So this level is going to be for a small cast of rank beginners: 2-3 characters, tops. Probably too broke to really have any hirelings or pets. So the characters are alone and delicate, the players are novices, and we need to be pretty careful what monsters we use. We also want to mostly try and restrict ourselves to a somewhat limited palette of monsters. That makes it easier to learn how to handle one monster at a time. I'll put a few monsters - say three - that are common to the whole level, and three more for each subregion. One easy, one medium, and one hard.
I'm using 5th edition, so the CR system makes the balance fairly easy to work out. The medium critters should be just about nasty enough to fight a PC on a one-on-one level. The easy critters should be more of a minion/horde deal. One of the big critters alone should be in the hard/deadly range for the whole party. I'm thinking for this section I mostly want relatively mundane dungeon vermin.

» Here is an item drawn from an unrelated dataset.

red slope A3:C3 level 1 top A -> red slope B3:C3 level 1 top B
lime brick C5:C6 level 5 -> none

Hard monster: I'm thinking like a giant armored beetle. CR 1/2 or so. Maybe 1. None of the monsters in the Monster Manual are really adequate for this, so I'll probably have to homebrew it. Still mulling over what I want it's role to be: a monster that the party has to fight together, or a monster not worth fighting that the party will want to flee from.
Medium monster: Vampire bats. I'll probably call them Blood Bats, because saying vampire is just asking for trouble in a game that already has actual vampires in it. I will probably just use palette-swapped stirges for stats, which means CR 1/8 (this is good because then two of them qualify as a Medium encounter). I never understood why you'd invent that monster instead of using a vampire bat. It's like someone at TSR never went to archetype school. These will be my standard-issue filler monster.

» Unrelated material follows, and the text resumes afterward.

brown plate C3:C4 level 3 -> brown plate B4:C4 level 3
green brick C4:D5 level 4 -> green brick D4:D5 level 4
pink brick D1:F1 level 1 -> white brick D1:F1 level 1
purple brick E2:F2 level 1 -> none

Weak monster: Probably some kind of jumping spider. CR 0, obviously. This is basically just a giant freaky venomous spider about two feet across. Their main mode of attack will be to make huge fuck-off leaps across the room from a standing start. They spin webs, but not strong enough to stop people, just enough to make squares into gross difficult terrain if they have a few days to work on it. I'll use them for quick jump scare ambushes, minor non-threatening encounters, and weak swarm attacks.
We are gonna need to figure out how big the level needs to be, also. I'm going to rejigger the 5e XP charts a little. I'd like to see the time to reach second level be something like three adventuring days instead of one. That gives the party a bit more time to get used to their characters and powers. By the DMG that's 900 XP per character, or eighteen Medium encounters. Since I won't be giving XP for wandering monsters (for reasons I will get into later), that's not an issue. And on my dungeon stocking table, 2/3rds of the rooms do not have encounters. This is a necessary thing in megadungeons, because if you cluster the encounters too much, not only is it hard to move around, but every simple alarm trap risks bringing down the entire dungeon on the party's heads. But the upshot is this: the first level should have at least 18 placed encounters and 54 rooms. Lets instead do twice that, since we also want to leave enough XP there for future characters in case of PC death, alt-itis, or new players, and we don't actually want to force the players to go to every single part of the dungeon to gain a level.
We also need to figure out roughly how much treasure to include. By the XP calculations, the 108 rooms of D1 should contain (in total) roughly 1800 gp worth of treasure. My table puts treasure in roughly 30% of rooms. That makes roughly 30-35 treasure finds across the level, so we can settle on an average value of about 50-60 gp per treasure. We'll have some variance - harder areas should have more and easier areas less, but that's the approximate expectation.
I have a few ideas for subsections:
- D1.1: The Deep Cellars - This is going to be a fairly plain area full of storerooms and warehouses that serves as high-traffic travel avenues. I figure this area will consist of about 30 rooms, most of which are optional.
- D1.2: Overgrown Passages - This is another plainish high-traffic area, but overgrown with plants and fungus. This area will be about 30 rooms also. Again, mostly side rooms.
- D1.3: Clifftop Dojo - I'm going to put a small little outdoor section in a pagoda inhabited by a small clan of rat-people ninjas. These are going to serve the general "humanoid" role of this level. This area should have about 20 rooms, and since the whole area is a side area, it's a more linear progression.
- D1.4: Forgotten Tower - This is going to be a side area where there is a wizard tower with an evil wizard. The dark wizard manufactures a bunch of phantasmal warriors and plant minions, and gets up to all kinds of evil wizard stuff. This area is basically a small lair - only about 10 rooms, set up defensibly.
- D1.5: Deepwell - This is the single biggest travel avenue in the dungeon because it's where the huge pit between levels is. Only levels 1-3 can be accessed from here at the start (which is up to like 200 feet down). About 20 rooms here, mostly on side paths.